The simplest example, which even frontier models fail at, is something of the form `A and not B', which they keep insisting means `A and B' after the text gets pushed far enough back in the context.
The only solution, I think, that is even theoretically capable of fixing this is using a different form of attention. One which innately understands tree-like structures and binds tree nodes close together regardless of overall distance from the end of the stream.
Incidentally this is what I'm also working on at $job.
src/forge/context/ - specifically TieredCompact in strategies.py. That's the furthest I took it. The tool-call collapse in particular has been useful in agentic coding, but I haven't formalized/generalized it yet. I think within forge it'll be a callable tool that will rely on the model knowing when to trigger it (as you said - "I'm done with the task, can collapse"). That's the part I need to abstract out of my bespoke implementation.
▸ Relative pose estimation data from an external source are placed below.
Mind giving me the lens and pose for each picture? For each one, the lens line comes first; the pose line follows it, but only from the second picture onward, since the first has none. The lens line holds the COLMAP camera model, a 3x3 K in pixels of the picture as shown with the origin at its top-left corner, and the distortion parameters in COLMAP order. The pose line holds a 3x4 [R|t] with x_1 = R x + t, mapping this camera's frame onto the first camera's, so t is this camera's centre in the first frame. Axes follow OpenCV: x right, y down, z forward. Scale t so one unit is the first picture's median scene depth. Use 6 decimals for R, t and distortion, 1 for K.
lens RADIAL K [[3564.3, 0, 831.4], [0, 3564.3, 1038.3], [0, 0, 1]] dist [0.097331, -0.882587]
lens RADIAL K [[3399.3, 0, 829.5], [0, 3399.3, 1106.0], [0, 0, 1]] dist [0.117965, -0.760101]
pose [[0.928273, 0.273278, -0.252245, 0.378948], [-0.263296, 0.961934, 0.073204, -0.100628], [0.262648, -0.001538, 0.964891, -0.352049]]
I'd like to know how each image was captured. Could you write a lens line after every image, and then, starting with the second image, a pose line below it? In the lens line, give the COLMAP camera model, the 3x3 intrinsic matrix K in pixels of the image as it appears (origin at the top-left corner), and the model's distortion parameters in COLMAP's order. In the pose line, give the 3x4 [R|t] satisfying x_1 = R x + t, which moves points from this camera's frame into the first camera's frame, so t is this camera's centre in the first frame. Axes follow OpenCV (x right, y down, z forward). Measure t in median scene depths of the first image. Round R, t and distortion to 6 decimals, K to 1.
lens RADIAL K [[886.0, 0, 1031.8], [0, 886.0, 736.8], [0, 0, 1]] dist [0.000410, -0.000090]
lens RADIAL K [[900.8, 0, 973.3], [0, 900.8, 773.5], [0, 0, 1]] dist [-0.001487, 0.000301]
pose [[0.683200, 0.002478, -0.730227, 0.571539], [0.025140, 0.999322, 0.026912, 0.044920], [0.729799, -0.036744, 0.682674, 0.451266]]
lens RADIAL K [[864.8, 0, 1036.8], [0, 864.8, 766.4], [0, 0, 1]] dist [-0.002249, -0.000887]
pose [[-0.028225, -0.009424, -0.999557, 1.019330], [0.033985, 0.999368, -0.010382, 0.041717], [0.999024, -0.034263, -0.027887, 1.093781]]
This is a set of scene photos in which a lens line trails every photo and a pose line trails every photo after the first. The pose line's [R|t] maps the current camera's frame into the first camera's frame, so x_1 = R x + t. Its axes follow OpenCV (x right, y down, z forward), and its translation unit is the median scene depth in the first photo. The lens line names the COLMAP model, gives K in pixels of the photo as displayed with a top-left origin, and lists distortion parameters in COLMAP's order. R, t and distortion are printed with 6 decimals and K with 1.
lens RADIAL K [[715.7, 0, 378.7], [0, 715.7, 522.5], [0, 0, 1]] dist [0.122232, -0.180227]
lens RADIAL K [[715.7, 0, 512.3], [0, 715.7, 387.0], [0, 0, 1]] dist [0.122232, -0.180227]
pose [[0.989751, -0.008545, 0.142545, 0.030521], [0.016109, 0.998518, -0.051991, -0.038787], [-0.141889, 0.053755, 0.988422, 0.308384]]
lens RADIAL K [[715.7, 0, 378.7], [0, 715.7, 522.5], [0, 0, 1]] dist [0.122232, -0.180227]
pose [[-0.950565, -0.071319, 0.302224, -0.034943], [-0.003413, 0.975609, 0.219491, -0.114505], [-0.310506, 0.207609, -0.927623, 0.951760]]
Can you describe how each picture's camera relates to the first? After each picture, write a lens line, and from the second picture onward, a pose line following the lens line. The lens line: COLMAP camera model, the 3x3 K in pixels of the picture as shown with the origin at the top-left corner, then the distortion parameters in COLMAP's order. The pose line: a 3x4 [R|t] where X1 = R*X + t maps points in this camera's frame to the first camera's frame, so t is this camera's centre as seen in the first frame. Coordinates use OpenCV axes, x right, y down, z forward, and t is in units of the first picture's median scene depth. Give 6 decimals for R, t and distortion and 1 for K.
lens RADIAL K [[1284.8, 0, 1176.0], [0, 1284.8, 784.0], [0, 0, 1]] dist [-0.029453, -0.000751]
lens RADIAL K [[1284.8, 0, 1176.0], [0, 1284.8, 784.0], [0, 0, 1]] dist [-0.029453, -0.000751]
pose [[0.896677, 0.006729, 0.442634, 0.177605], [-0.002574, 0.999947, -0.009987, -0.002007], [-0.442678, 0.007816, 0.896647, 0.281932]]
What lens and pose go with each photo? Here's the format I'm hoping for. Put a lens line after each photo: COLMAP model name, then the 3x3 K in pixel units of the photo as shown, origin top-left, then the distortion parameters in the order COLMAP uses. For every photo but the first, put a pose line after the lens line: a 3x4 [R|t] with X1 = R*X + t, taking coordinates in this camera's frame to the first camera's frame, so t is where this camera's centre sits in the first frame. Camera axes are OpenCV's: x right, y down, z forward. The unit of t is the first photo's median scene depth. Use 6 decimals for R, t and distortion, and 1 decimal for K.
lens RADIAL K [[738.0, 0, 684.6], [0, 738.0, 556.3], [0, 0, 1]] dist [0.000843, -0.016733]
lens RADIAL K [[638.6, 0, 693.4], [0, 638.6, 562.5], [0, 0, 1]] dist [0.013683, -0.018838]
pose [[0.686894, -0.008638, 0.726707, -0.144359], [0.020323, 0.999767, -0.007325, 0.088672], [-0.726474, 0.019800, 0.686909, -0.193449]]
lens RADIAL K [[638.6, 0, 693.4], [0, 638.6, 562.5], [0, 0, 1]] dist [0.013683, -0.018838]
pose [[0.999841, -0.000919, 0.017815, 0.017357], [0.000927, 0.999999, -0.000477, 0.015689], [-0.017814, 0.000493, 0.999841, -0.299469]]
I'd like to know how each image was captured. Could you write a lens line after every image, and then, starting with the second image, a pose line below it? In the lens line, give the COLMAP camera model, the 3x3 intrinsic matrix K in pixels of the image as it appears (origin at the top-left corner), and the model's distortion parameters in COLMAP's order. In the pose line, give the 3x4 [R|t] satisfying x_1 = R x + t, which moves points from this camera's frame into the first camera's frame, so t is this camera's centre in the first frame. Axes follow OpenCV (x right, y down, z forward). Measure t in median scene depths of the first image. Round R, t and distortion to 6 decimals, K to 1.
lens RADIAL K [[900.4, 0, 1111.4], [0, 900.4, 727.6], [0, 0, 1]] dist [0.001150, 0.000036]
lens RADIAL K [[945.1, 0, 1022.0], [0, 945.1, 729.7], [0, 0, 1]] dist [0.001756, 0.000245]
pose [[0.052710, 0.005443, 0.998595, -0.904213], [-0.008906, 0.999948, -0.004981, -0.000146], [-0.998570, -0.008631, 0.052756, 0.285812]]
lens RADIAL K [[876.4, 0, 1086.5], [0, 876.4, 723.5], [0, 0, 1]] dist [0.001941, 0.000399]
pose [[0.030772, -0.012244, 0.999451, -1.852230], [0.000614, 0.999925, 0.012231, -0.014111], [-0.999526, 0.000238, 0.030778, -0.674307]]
Your idea of using task shape to dynamically set those thresholds (or even move to model-triggered) I think is the key but is a trickier implementation. That's what I haven't gotten around to yet.
Definitely on my todo list but happy to check out a PR if you have something in mind.
Some additional info on my current public hack is also at: https://github.com/antoinezambelli/forge/blob/main/docs/USER...
1. Runtime-computed "context pressure" — tokens-since-last-compaction, depth of tool-call nesting, response/call ratio in recent turns. The runtime computes this; the model never sees it.
2. Model-emitted "natural breakpoint" — a tool call the model fires when it perceives it's done with a thread (file closed, task complete, branch abandoned).
Compaction fires on the AND of both. Keeps the model from compacting mid-reasoning-chain, and keeps the runtime from waiting until 90% context for the model to notice on its own.
Going to actually go read TieredCompact tonight — curious whether you've ended up tying triggers to task signals or kept them on model self-report.